**WHAT THE TASK REQUIRES**: Every line from the line containing "tissue box [489,521,685,607]" through the final line below must be returned exactly, and no other line.

**MATERIAL PROVIDED**:
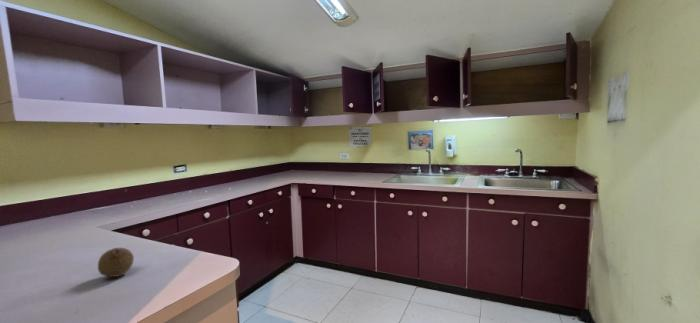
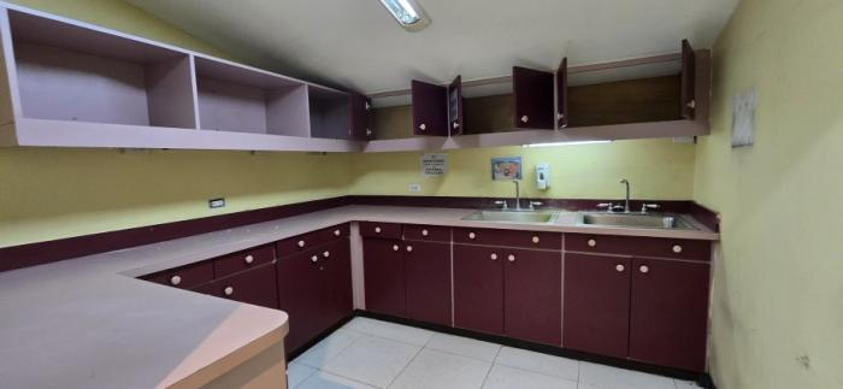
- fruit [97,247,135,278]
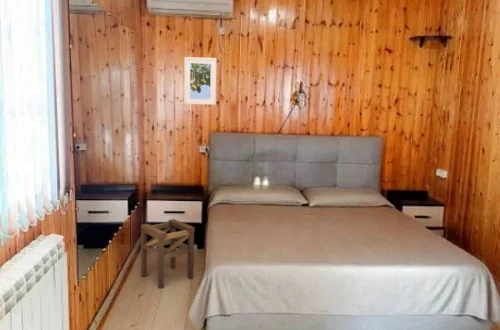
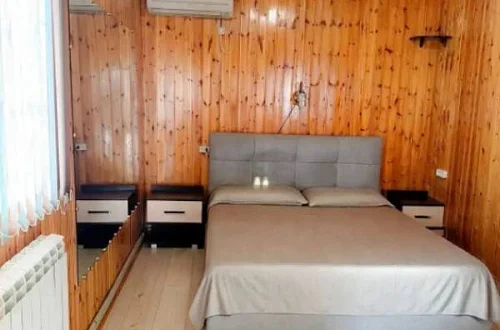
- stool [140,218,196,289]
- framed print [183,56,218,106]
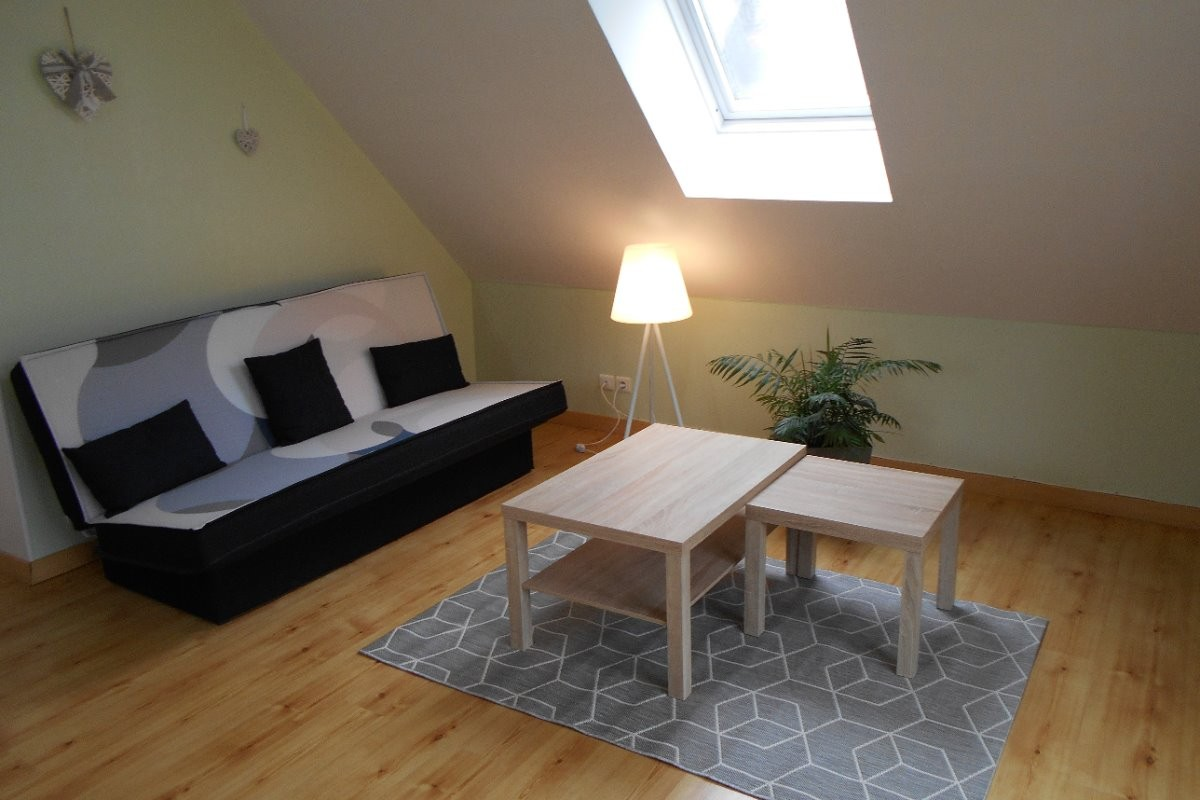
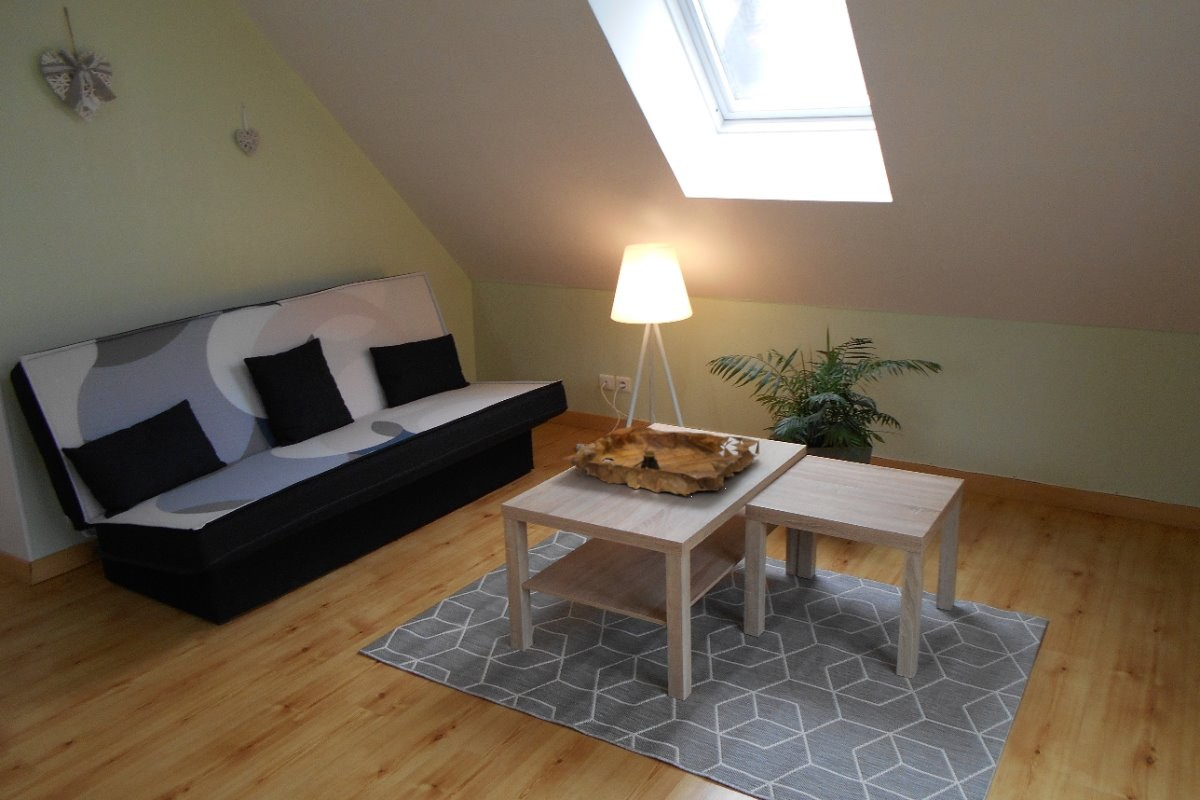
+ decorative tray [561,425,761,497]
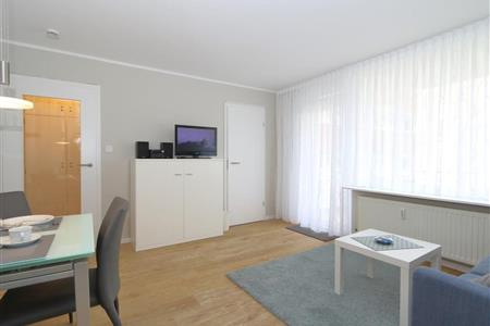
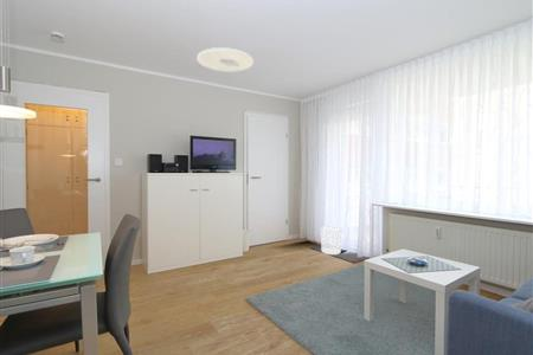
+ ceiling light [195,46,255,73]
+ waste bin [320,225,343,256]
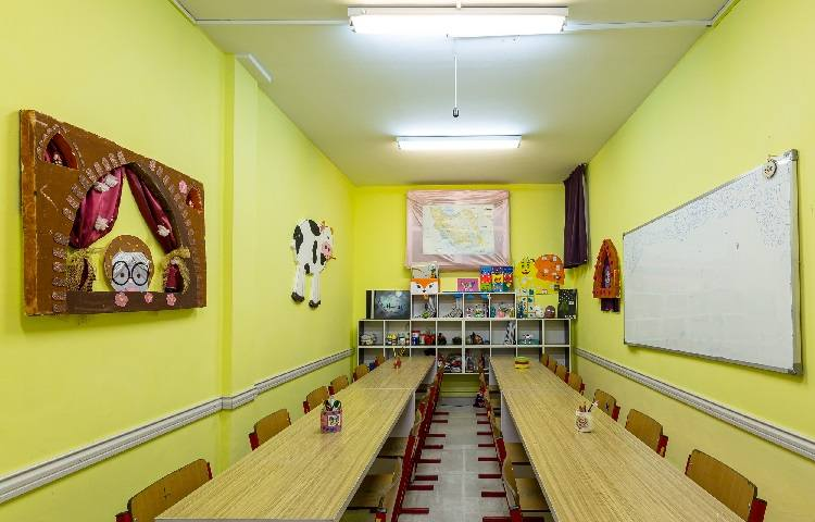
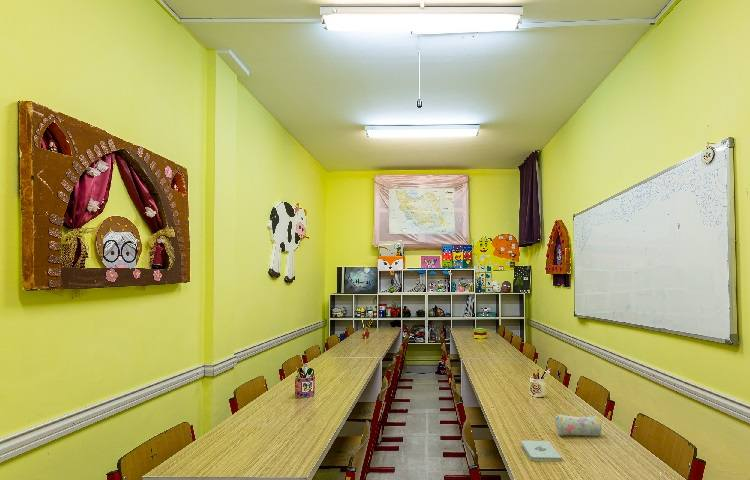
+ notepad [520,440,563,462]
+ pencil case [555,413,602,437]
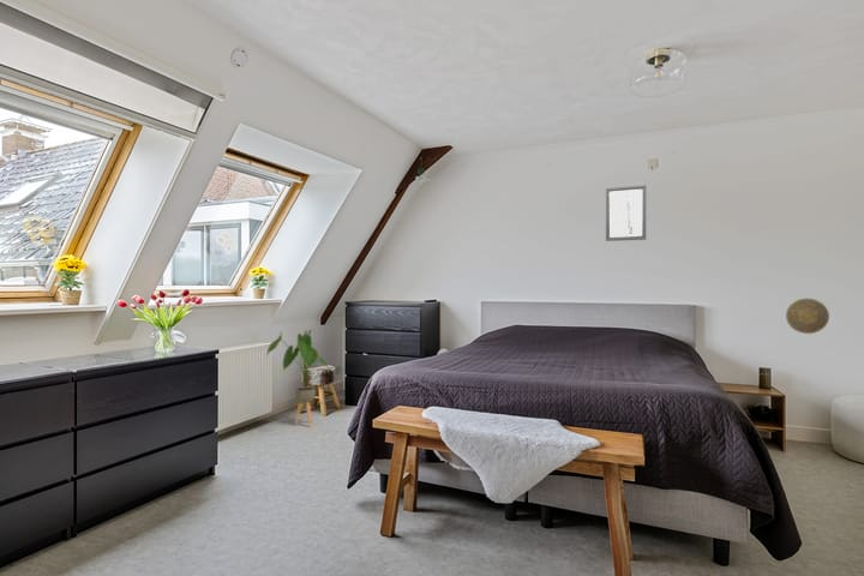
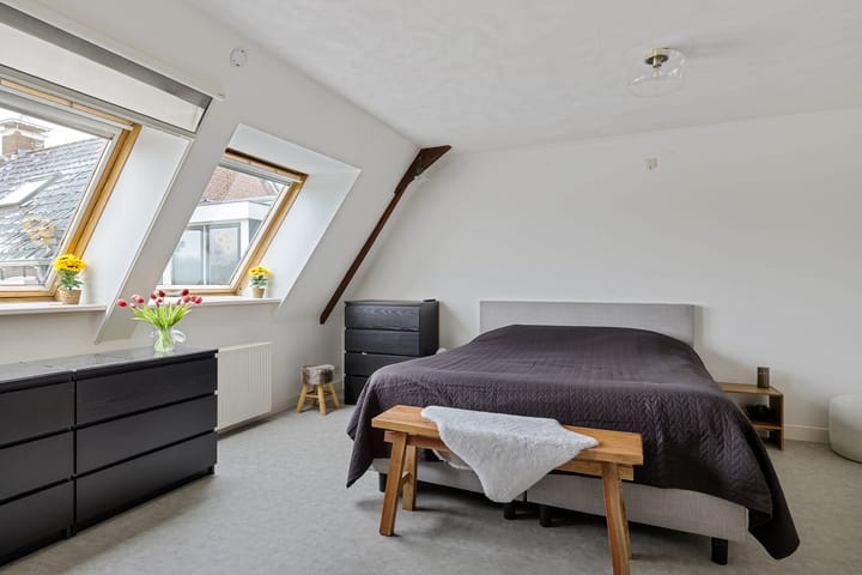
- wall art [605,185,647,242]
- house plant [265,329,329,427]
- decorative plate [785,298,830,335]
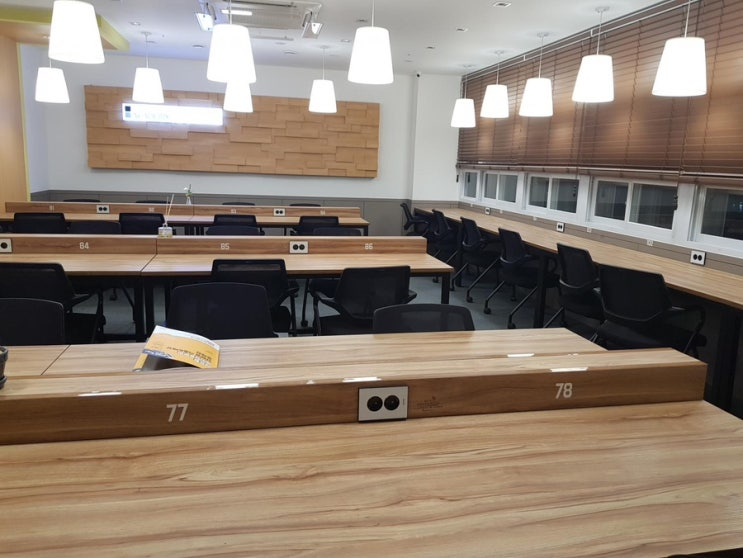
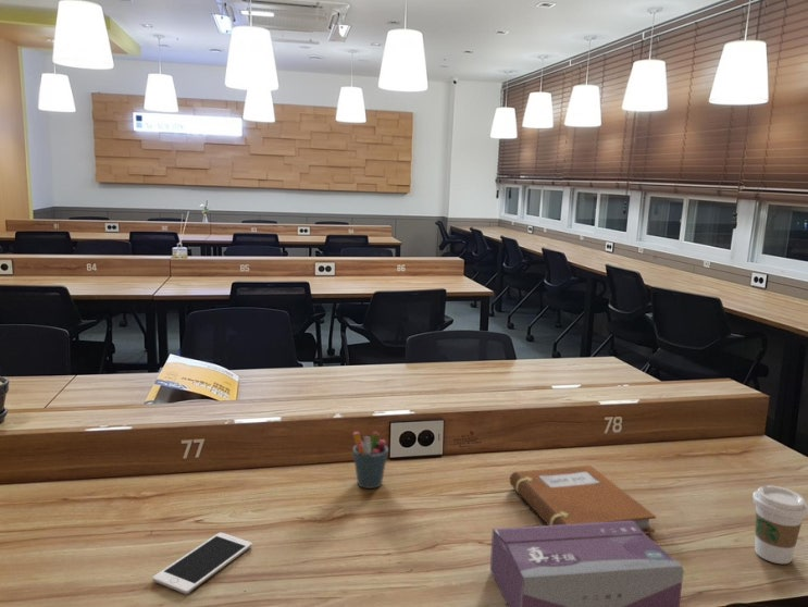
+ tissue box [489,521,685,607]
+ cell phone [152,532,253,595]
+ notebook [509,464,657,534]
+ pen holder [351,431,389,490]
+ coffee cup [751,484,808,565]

**RESPONSE BOX**:
+ tissue box [489,521,685,607]
+ cell phone [152,532,253,595]
+ notebook [509,464,657,534]
+ pen holder [351,431,389,490]
+ coffee cup [751,484,808,565]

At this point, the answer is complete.